Abstract 218: CPR Quality in an Urban Teaching Hospital Emergency Department: Are 2010 AHA Guidelines Being Implemented?
Background: CPR quality is closely linked to outcome in cardiac arrest. AHA 2010 Guidelines recommend monitoring CPR quality performed by healthcare providers both inside and outside the hospital. We recently reported that CPR quality varies significantly during the transition from the prehospital to emergency department (ED) setting in cases of out-of-hospital cardiac arrest (OHCA). While many EMS systems are now monitoring CPR quality, most EDs do not. We began an ongoing ED CPR quality improvement program based upon the 2010 AHA Guidelines. This two-phase study will measure the baseline quality of ED CPR, followed by measurement of CPR quality with the initiation of real-time CPR feedback technology.

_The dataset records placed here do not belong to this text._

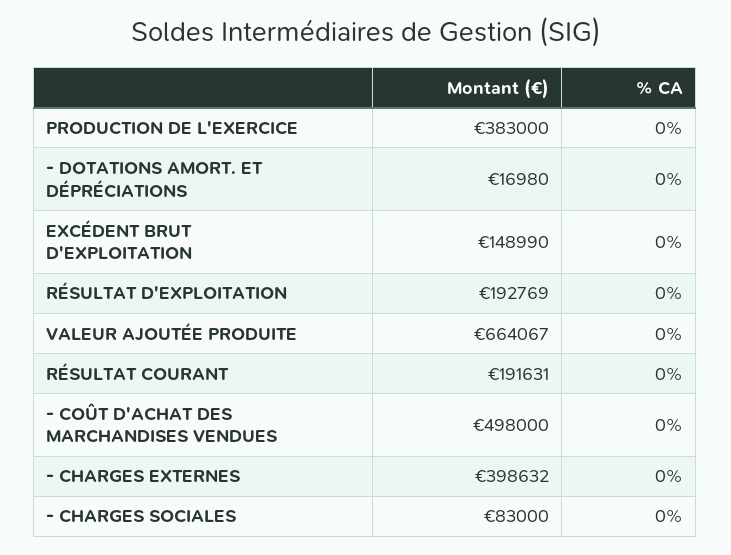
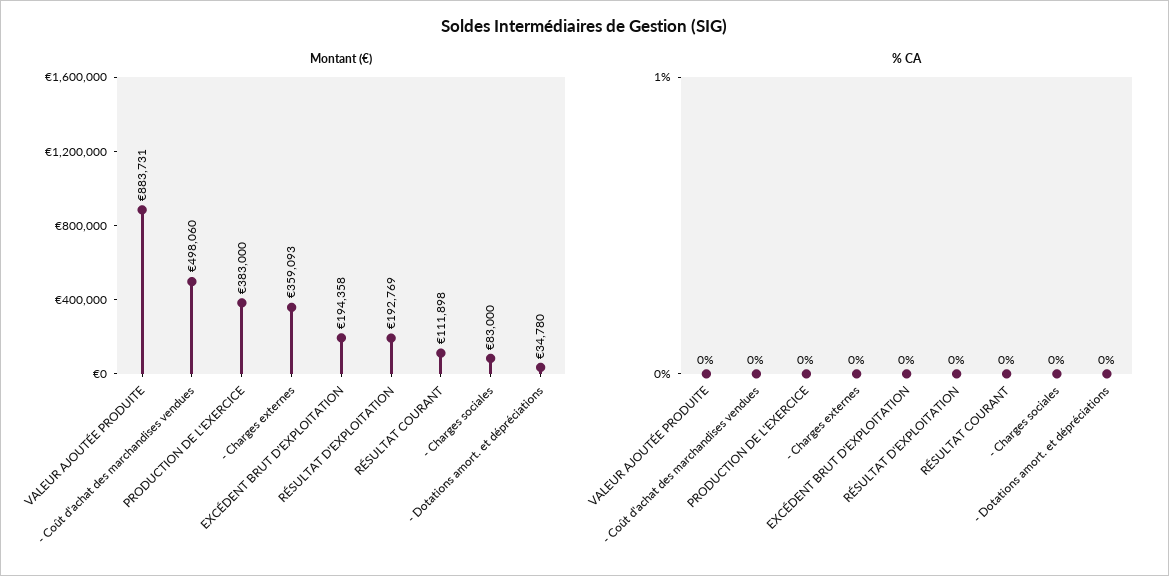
  {
    "Montant (€)": {
      "PRODUCTION DE L'EXERCICE": 383000,
-     "- DOTATIONS AMORT. ET DÉPRÉCIATIONS": 16980,
+     "- DOTATIONS AMORT. ET DÉPRÉCIATIONS": 34780,
-     "EXCÉDENT BRUT D'EXPLOITATION": 148990,
+     "EXCÉDENT BRUT D'EXPLOITATION": 194358,
      "RÉSULTAT D'EXPLOITATION": 192769,
-     "VALEUR AJOUTÉE PRODUITE": 664067,
+     "VALEUR AJOUTÉE PRODUITE": 883731,
-     "RÉSULTAT COURANT": 191631,
+     "RÉSULTAT COURANT": 111898,
-     "- COÛT D'ACHAT DES MARCHANDISES VENDUES": 498000,
+     "- COÛT D'ACHAT DES MARCHANDISES VENDUES": 498060,
-     "- CHARGES EXTERNES": 398632,
+     "- CHARGES EXTERNES": 359093,
      "- CHARGES SOCIALES": 83000
    },
    "% CA": {
      "PRODUCTION DE L'EXERCICE": 0,
      "- DOTATIONS AMORT. ET DÉPRÉCIATIONS": 0,
      "EXCÉDENT BRUT D'EXPLOITATION": 0,
      "RÉSULTAT D'EXPLOITATION": 0,
      "VALEUR AJOUTÉE PRODUITE": 0,
      "RÉSULTAT COURANT": 0,
      "- COÛT D'ACHAT DES MARCHANDISES VENDUES": 0,
      "- CHARGES EXTERNES": 0,
      "- CHARGES SOCIALES": 0
    }
  }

Here we report preliminary data showing the baseline CPR quality from Phase I.
Methods: Prospective, IRB-approved study at an urban, teaching hospital ED. Chest compression (CC) quality was measured using accelerometer-equipped monitor/defibrillators (ZOLL R-Series, Chelmsford, MA). These baseline data were collected with the real-time audiovisual CPR feedback feature disabled.
Results: CC data were captured over 7 months from 31 adult patients in cardiac arrest resulting in 6.5 hours of CPR and 37,348 individual CCs. CC fraction was 76.2%. Mean CC depth was 1.89 ± 0.61 inches and average rate was 122.4 ± 16.5 compressions/min. Using the 2010 AHA Guideline-recommended CC depth >2 inches, 61.0% of compressions were too shallow. The rate of compressions was below 100/min in 6.3%. The mean pre-shock and post-shock pauses in CC were 7.8 and 7.4 sec, respectively (n=24 defibrillations/cardioversions).
Conclusions: We describe the quality of CPR in a large urban teaching hospital ED. At the beginning of our ED CPR QI program, a large proportion of chest compression depth was less than the 2010 AHA Guideline of 2 inches. These data will be used for resuscitation training during the next phase of the program which will include real-time audiovisual CPR feedback and debriefing sessions for the ED providers.
- © 2011 by American Heart Association, Inc.